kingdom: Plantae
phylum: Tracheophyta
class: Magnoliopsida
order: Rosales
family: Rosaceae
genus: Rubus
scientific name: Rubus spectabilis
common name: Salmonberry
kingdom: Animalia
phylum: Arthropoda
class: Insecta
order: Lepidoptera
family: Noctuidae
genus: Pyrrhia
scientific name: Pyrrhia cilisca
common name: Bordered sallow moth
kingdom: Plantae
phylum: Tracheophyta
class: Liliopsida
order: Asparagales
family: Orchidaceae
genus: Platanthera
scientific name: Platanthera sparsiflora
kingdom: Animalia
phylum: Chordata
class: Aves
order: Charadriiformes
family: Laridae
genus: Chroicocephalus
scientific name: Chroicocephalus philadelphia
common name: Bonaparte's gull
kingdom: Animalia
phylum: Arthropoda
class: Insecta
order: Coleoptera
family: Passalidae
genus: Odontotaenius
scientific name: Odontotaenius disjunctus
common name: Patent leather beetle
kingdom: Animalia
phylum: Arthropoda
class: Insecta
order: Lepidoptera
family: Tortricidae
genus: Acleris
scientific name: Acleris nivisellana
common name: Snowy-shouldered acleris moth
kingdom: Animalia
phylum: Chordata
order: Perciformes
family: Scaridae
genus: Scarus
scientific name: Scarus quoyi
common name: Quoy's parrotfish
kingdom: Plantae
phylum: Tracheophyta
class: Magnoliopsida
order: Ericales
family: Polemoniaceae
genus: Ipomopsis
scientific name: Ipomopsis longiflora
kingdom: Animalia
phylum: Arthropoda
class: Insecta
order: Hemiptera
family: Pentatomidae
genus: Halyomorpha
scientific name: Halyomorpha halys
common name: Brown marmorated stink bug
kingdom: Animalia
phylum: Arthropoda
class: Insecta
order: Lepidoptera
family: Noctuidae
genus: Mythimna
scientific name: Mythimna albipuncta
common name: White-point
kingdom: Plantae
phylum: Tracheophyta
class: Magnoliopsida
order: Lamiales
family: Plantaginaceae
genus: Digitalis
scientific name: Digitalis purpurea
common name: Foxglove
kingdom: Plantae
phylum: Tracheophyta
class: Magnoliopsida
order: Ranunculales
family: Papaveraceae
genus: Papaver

» **Directions for this task**
Could you return the rows word for word, from the line with "scientific name: Chroicocephalus philadelphia" through the line with "family: Polemoniaceae", with both of those lines included?

» **Answer to this exercise**
scientific name: Chroicocephalus philadelphia
common name: Bonaparte's gull
kingdom: Animalia
phylum: Arthropoda
class: Insecta
order: Coleoptera
family: Passalidae
genus: Odontotaenius
scientific name: Odontotaenius disjunctus
common name: Patent leather beetle
kingdom: Animalia
phylum: Arthropoda
class: Insecta
order: Lepidoptera
family: Tortricidae
genus: Acleris
scientific name: Acleris nivisellana
common name: Snowy-shouldered acleris moth
kingdom: Animalia
phylum: Chordata
order: Perciformes
family: Scaridae
genus: Scarus
scientific name: Scarus quoyi
common name: Quoy's parrotfish
kingdom: Plantae
phylum: Tracheophyta
class: Magnoliopsida
order: Ericales
family: Polemoniaceae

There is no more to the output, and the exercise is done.